MANILA, Philippines—The Japanese Embassy is awaiting word from Tokyo on the Philippine offer to send a rescue team to disaster-stricken Japan, but the ambassador stressed that the mission should be self-sufficient, President Benigno Aquino III said Thursday.
Mr. Aquino went to Japanese Ambassador Makoto Katsura’s residence Thursday to sign a book of condolences and reiterated the country’s offer of assistance to Japan in the aftermath of what has been called the Great Sendai Earthquake and Tsunami of 2011.
He said Katsura told him that he was still waiting for word from his home office on “modalities” of the Philippine offer made last week.
“[Until] he gets word from the home office, he can’t advise us … There are certain specifications that their home office would be issuing so that the people would become a help and not more of a burden,” Mr. Aquino told reporters.
“They did mention that that part of Japan would have very few English speakers. [If] we’d send that team over there, they’d have to be self-sufficient to include items like fuel, food and shelter.”
Winter chill
The President said the Japanese ambassador also said it was very cold at this time in that part of Japan.
“So if in case we should prepare, these are the conditions that will face rescuers if we do send the rescuers there. I think that is what is meant by modalities,” Mr. Aquino said.
The C-130 airplane that is to ferry rescue workers and relief goods to Japan will provide a free ride home for Filipinos who want to leave Japan but don’t have the means to do so, Mr. Aquino said.
But the President said that his government was not repatriating Filipinos from Japan.
“The repatriation and the evacuation will rest on the assessment of our ambassador in Japan, who has been sending teams to assess the conditions of our countrymen all over Japan,” Mr. Aquino said.
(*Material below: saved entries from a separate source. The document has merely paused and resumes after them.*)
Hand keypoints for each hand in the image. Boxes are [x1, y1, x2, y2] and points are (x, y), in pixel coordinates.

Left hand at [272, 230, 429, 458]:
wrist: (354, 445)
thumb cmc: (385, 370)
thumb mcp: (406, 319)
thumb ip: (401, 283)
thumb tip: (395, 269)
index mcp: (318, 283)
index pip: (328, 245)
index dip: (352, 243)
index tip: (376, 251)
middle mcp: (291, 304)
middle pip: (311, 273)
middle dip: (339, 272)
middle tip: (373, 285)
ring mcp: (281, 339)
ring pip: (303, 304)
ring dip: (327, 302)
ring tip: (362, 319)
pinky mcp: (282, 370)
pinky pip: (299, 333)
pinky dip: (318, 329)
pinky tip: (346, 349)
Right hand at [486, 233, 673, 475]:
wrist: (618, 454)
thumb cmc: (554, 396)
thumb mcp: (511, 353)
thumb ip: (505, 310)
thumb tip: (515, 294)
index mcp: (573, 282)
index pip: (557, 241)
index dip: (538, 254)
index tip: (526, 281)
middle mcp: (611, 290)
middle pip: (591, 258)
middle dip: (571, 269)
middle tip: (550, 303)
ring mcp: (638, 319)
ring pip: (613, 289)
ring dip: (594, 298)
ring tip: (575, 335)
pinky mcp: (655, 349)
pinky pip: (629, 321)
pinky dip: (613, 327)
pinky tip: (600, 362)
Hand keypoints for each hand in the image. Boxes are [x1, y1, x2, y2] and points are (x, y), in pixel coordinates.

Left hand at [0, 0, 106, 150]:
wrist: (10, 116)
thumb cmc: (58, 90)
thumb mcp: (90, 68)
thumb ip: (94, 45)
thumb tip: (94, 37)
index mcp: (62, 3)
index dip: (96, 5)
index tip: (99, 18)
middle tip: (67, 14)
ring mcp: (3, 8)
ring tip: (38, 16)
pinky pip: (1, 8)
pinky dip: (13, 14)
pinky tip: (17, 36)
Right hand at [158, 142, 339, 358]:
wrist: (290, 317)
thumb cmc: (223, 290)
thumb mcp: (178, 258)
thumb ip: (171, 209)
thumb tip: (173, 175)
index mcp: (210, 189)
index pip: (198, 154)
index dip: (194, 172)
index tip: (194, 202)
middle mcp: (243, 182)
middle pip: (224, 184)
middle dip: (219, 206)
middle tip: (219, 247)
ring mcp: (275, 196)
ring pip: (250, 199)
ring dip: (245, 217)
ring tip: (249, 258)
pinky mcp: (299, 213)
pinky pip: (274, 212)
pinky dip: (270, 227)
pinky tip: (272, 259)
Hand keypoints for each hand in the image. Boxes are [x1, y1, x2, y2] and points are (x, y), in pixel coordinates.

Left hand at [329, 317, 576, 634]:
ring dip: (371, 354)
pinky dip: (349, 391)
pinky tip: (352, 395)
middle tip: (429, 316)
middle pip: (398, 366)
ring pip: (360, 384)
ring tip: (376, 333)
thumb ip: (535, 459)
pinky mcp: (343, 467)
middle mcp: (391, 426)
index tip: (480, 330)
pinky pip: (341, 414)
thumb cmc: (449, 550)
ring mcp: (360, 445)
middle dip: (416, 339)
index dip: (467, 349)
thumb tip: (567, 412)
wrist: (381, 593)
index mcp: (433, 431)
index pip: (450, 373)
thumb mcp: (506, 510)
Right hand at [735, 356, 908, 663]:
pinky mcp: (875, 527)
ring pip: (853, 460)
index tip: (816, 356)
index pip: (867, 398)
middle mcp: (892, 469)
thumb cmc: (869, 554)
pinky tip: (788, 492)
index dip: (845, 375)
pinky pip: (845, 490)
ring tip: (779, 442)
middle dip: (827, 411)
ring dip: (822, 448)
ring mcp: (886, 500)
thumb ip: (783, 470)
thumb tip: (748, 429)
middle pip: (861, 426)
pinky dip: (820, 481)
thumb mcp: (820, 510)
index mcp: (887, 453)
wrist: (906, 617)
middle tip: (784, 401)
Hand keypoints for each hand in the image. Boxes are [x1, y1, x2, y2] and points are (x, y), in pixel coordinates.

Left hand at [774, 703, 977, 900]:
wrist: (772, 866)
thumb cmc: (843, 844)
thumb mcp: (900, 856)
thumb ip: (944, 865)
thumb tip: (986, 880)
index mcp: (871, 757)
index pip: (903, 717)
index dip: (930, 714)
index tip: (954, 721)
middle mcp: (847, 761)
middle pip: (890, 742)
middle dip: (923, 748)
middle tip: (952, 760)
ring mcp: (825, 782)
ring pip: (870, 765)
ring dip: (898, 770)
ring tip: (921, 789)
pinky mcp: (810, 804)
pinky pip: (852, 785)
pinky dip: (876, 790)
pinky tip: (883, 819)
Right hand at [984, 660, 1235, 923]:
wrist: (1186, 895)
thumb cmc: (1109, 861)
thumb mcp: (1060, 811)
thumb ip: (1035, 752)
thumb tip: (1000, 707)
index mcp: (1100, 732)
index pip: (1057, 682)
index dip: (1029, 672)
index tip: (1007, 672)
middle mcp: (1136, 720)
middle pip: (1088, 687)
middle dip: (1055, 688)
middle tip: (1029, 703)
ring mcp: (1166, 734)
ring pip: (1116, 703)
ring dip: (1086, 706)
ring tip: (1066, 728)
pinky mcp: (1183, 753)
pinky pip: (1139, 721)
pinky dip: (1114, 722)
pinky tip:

“There is a fund that we can draw from (the Overseas Workers’ Welfare Administration) but that is not an inexhaustible fund,” he said, pointing out that Filipinos in such countries as the Middle East also were facing difficulties.
“We have to prioritize who gets the most assistance,” he added.
Not a rebuff
Presidential spokesperson Ricky Carandang said Filipinos should not take it as a rebuff if the Japanese authorities are taking a while to respond to the Philippine offer.
“They’re dealing with a disaster from the earthquake, they’re dealing with tsunami, they’re dealing with the nuclear explosion in Fukushima,” Carandang told a news briefing.
“There are 91 countries at last count who have offered assistance to Japan. I think we should give them time to decide which one they will accept, which one they will not, what kind of help they would accept… We’re ready to offer assistance within our means. It should not be taken as a rebuff if they have not accepted our offer yet,” he said.